Fix convert_tokens_to_ids performance regression for slow tokenizers (#46315)#46323
Conversation
…uggingface#46315) Slow (PreTrainedTokenizer) tokenizers resolved added-vocabulary tokens through the added_tokens_encoder property, which rebuilds and re-sorts the whole added-token mapping on every access and is read twice per token. That made convert_tokens_to_ids roughly O(T * N * log N) for N added tokens, a regression from the v5 tokenizer refactor (huggingface#40936). Read the maintained _added_tokens_encoder cache instead, restoring the v4 behavior that every other method in the file already relies on. Adds a network-free regression test using CTRLTokenizer.
|
Thanks for the quick look on the issue, @itazap. I moved the regression test to |
|
Good call, removed the test. The fix and the inline comment in tokenization_python.py stand on their own. Thanks for reviewing. |
|
View the CircleCI Test Summary for this PR: https://huggingface.co/spaces/transformers-community/circle-ci-viz?pr=46323&sha=d2eaaf |
|
The docs for this PR live here. All of your documentation changes will be reflected on that endpoint. The docs are available until 30 days after the last update. |
|
run-slow: auto, llama |
|
This comment contains models: ["models/auto", "models/llama"] |
|
The merge queue reds look unrelated: tests_processors was a worker crash (0 test failures), and tests_torch's only fail was test_from_pretrained_dynamic_model_distant (remote-code loading).

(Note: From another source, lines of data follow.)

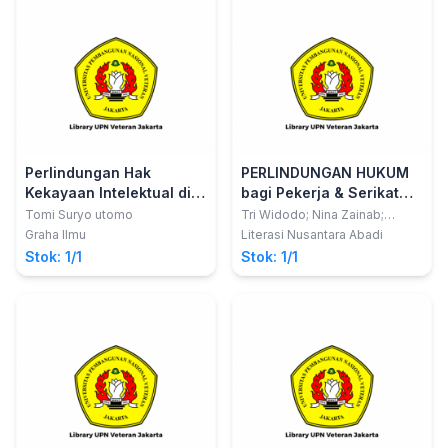
Perlindungan Hak
PERLINDUNGAN HUKUM
Kekayaan Intelektual di
bagi Pekerja & Serikat
Era Global Edisi 2;
Pekerja dalam hal
Tomi Suryo utomo
Tri Widodo; Nina Zainab;
Amalia Syauket
Sebuah Kajian
Peralihan Kepemilikanan
Graha Ilmu
Literasi Nusantara Abadi
Kontemporer
Perusahaan
Stok: 1/1
Stok: 1/1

Tokenization jobs all passed. |
What this fixes
Fixes #46315. For slow (
PreTrainedTokenizer) tokenizers,convert_tokens_to_idsbecame much slower after the v5 tokenizer refactor (#40936). It went from roughly O(T) to roughly O(T * N * log N), where T is the number of tokens converted and N is the number of added tokens._convert_token_to_id_with_added_vocresolves each token through theadded_tokens_encoderproperty. That property rebuilds and re-sorts the entire added-token mapping on every access, and the method reads it twice per token. In v4 this lookup used the maintainedself._added_tokens_encodercache; the refactor switched it to the property. The property's own docstring still says the mapping is cached inself._added_tokens_encoder, and every other method in the file already reads that cache directly.This hits hardest on a slow tokenizer with many added tokens where most tokens land in the added vocabulary, for example a Chinese
BertTokenizerLegacymodel with many single-character added tokens.The fix
Read the maintained
self._added_tokens_encodercache instead of the rebuild-on-access property, which is what v4 did. One method, two lines. The cache is kept in sync at every place_added_tokens_decoderis mutated (__init__, theadded_tokens_decodersetter, and_add_tokens), so the result is identical and only faster.Impact
Slow tokenizer, N added tokens, converting T = N tokens that all hit the added vocabulary (measured locally):
Correctness
The cache (
self._added_tokens_encoder) and the property (added_tokens_encoder) hold the same key-to-value mapping; they differ only in sort order, which this method does not depend on. I checked thatconvert_tokens_to_idsreturns the same results before and after for added and special tokens across multipleadd_tokenscalls.Tests
Added
tests/tokenization/test_tokenization_utils.py::TokenizerUtilsTest::test_convert_tokens_to_ids_does_not_rebuild_added_vocab. It is network-free and usesCTRLTokenizer, a regular non-legacy slow tokenizer (per maintainer request). It asserts the added-token mapping is not rebuilt duringconvert_tokens_to_idsand that the ids resolve correctly. It fails onmainand passes with this change.The 2 failures (
test_encode_message,test_special_tokens_overwrite) also fail on unmodifiedmainand require network or model downloads, so they are unrelated to this change.Not a duplicate
Checked per the contribution policy: no open PR references #46315, and no open PR touches
added_tokens_encoderorconvert_tokens_to_ids.Coordination
I raised this on the issue before opening the PR. Maintainer @itazap approved and asked for the regression test to use a non-legacy tokenizer, which is now
CTRLTokenizer: #46315 (comment)AI assistance
I used an AI coding assistant (Claude Code) while preparing this. I reviewed every changed line, verified the diagnosis against the source and the v4 implementation myself, ran the tests and the benchmark above, and can defend the change.